Todas las cosas tienen su momento
Como editor tradicional, sé muy bien que el catálogo es mucho más que una suma de títulos: es un proyecto personal muy delicado donde cada libro dialoga con los demás, donde cada decisión editorial reverbera en el conjunto. Es, en definitiva, la obra de toda una vida, el legado que construimos libro a libro, decisión a decisión.
La práctica de solicitar la compra de ejemplares al autor debe ser, por tanto, excepcional y estar fundamentada en una visión editorial clara. No es una herramienta para compensar decisiones editoriales precipitadas ni para mitigar riesgos mal calculados. Es, en todo caso, un recurso estratégico que debe emplearse con delicadeza.
Un editor que recurre sistemáticamente a esta práctica revela, en el fondo, una fragilidad en su proyecto editorial. El prestigio de un sello no se construye sobre la base de trasladar el riesgo al autor, sino sobre la capacidad de identificar, nutrir y proyectar el talento literario. Cada vez que un editor propone una compra de ejemplares, está poniendo en juego algo muy valioso: la confianza que otros autores, lectores y profesionales del sector han depositado en su criterio.
En cada catálogo se reflejan nuestras pasiones, nuestros aciertos y nuestros errores. Un editor que respeta su oficio sabe que cada decisión de publicación debe responder a una convicción profunda, no a un cálculo financiero inmediato. La compra de ejemplares puede ser una herramienta útil en determinadas circunstancias, pero nunca debe convertirse en un pilar de la política editorial.

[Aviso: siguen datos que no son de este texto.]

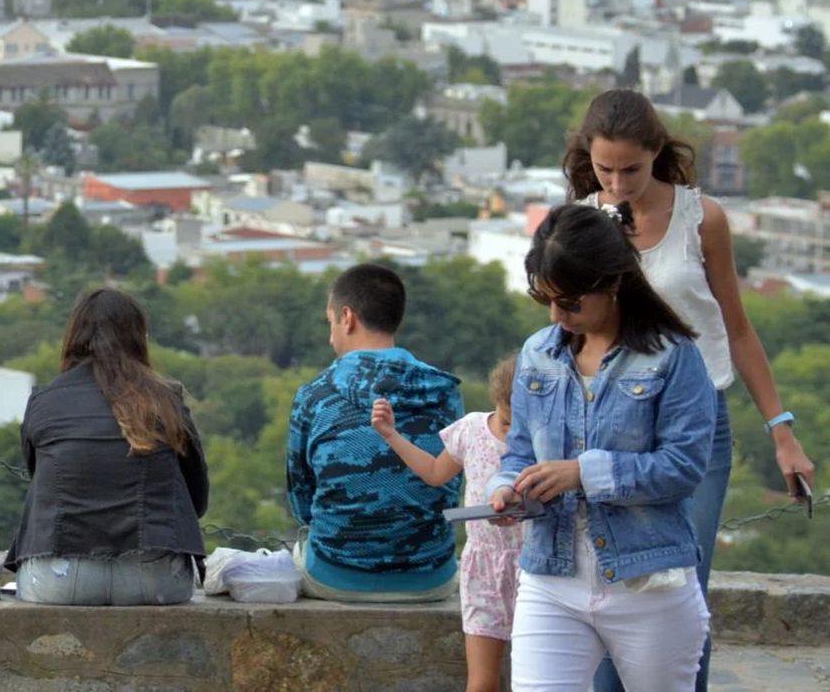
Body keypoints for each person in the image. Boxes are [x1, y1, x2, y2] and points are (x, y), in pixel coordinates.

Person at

Con todo, hay veces que llega al editor un manuscrito que por algún motivo le conmueve, le gusta y quiere apostar por él; pero el autor no tiene obra previa, no tiene audiencia, nadie lo conoce y hasta se muestra esquivo. ¿Qué hacemos entonces con ese libro? Muchos autores suponen que las editoriales somos una especie de fundaciones culturales y que nuestro trabajo consiste en financiar sus publicaciones. Ignoran que la inversión en títulos de autores con perfil bajo no se puede estirar hasta el infinito. Es en ese momento preciso, cuando la calidad literaria y las limitaciones materiales chocan, que la compra de ejemplares puede convertirse en un puente. No es una solución ideal, pero puede ser una vía legítima si —y solo si— está respaldada por una convicción editorial genuina.
Soy consciente de que algunos de mis colegas han caído en la tentación de convertir esta práctica en un modelo de negocio encubierto. Es un error que desvirtúa la esencia de la edición tradicional y que, a la larga, erosiona la credibilidad del sello. La verdadera edición tradicional se sostiene sobre pilares más profundos: la capacidad de reconocer y nutrir el talento, la paciencia para construir carreras literarias, el coraje para apostar por voces nuevas. En este escenario, hay ocasiones en que el apoyo de un autor mediante una compra de ejemplares no solo puede convertirse en una buena oportunidad para que su libro entre en un mercado editorial consolidado, sino para que el editor pueda dar impulso a una obra en la que cree.
Cuando esta tesitura se plantea, muchos autores comprenden y otros muchos se molestan, recelan, se indignan. A ningún editor tradicional le gusta hacer este planteamiento porque se expone demasiado. Si lo hace es porque quiere sacar esa obra, pero las cuentas son las cuentas. He visto personas con libros escritos que han envejecido sin publicar nada porque ni ellos mismos fueron capaces de apostar por su propia obra con una pequeña compra de ejemplares. Eso también es triste, como las horas muertas de la madrugada esperando sin fin que alguien se dé cuenta de nuestro talento incomprendido.